Страница 2 из 11
— Он ничего не говорит! — смеялся упрямый старик. — Что ты делаешь? Ты меня анализируешь? Анализируешь, что я говорю? Посмотрите на него — сидит и думает важные мысли. Ты думаешь важные мысли? Так скажи мне эти важные мысли.
— Дядя Мартин, у человека весь день мысли.
— О деньгах мысли? Ты думаешь о деньгах? У него не хватает денег?
Молодой человек пожимал плечами, но, помня, что старикам надо оказывать почтение, улыбался вместе с остальными родственниками и громким голосом поправлял его, хотя и подозревал, что дед прекрасно слышит все, что хочет и когда хочет.
— Прекрасный у вас парень. Он прекрасный парень. — Старик явно был рад, что его терпят. — Очень хороший, очень хороший, очень, очень. Но тебе нельзя так много думать. — Он засмеялся.
За первые три недели после приезда он успел встретиться со всей родней.
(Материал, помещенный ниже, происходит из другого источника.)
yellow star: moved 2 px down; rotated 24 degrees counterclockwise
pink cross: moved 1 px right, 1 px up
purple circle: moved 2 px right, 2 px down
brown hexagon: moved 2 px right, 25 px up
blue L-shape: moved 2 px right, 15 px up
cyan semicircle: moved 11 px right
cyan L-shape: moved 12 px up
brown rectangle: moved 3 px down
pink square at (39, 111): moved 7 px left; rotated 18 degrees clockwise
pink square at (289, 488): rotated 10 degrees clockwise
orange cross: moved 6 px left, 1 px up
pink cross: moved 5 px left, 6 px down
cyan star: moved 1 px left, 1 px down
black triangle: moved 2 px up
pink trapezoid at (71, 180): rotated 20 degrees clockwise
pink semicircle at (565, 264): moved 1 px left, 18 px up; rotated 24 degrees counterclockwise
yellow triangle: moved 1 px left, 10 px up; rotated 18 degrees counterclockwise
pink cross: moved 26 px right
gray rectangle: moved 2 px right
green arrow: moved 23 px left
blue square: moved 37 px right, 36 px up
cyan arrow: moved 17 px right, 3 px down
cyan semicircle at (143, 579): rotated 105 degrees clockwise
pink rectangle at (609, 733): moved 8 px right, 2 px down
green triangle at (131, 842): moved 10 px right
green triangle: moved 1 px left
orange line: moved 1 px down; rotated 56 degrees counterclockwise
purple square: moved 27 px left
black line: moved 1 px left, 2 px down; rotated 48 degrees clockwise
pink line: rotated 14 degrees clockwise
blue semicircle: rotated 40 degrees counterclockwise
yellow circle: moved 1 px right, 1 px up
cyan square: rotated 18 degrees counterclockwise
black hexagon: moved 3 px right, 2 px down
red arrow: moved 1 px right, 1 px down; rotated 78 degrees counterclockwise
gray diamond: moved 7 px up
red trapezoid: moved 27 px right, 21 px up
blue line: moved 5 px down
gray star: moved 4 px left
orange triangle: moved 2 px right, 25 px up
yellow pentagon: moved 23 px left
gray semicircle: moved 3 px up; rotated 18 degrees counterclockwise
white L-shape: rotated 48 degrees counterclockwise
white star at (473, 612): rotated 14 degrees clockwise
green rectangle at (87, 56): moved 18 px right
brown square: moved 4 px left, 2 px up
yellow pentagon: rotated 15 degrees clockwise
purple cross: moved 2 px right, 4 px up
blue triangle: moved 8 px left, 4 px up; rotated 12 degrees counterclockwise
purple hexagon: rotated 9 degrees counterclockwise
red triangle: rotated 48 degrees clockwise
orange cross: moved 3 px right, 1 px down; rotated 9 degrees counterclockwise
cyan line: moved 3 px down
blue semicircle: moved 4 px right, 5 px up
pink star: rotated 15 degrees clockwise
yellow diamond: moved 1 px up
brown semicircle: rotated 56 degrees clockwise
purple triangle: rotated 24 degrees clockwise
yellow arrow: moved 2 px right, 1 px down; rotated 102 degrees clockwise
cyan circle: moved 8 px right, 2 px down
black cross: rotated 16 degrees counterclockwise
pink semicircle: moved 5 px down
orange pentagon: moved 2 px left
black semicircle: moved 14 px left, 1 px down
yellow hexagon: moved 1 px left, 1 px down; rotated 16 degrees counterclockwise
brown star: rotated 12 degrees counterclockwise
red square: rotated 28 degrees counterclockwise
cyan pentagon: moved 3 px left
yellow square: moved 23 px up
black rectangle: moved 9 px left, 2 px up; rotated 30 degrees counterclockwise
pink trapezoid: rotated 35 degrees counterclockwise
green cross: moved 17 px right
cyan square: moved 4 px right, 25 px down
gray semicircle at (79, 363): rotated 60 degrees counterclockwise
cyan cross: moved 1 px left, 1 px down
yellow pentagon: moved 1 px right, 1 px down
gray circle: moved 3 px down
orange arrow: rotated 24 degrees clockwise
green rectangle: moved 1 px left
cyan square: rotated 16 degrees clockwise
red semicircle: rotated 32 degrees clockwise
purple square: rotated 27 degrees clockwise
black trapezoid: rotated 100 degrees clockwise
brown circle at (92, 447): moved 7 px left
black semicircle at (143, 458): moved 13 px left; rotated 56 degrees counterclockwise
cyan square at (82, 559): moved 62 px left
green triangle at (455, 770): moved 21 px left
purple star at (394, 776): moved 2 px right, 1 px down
Бесчисленные племянники и племянницы наплодили внучатых племянников и племянниц, впрочем, не столько, чтобы он не смог чудесным образом их запомнить. Почти всех. Он умолкал на секунду пред маленьким человеком и говорил:
— Подожди-ка. Дай вспомнить. Ты… ты… — И не ошибался.
Но молодой человек, поучившийся в университете, выделялся среди всех как особая задача. Однако деда это не пугало. Он сам должен был бы поучиться в университете.
— Нам всем полагалось бы!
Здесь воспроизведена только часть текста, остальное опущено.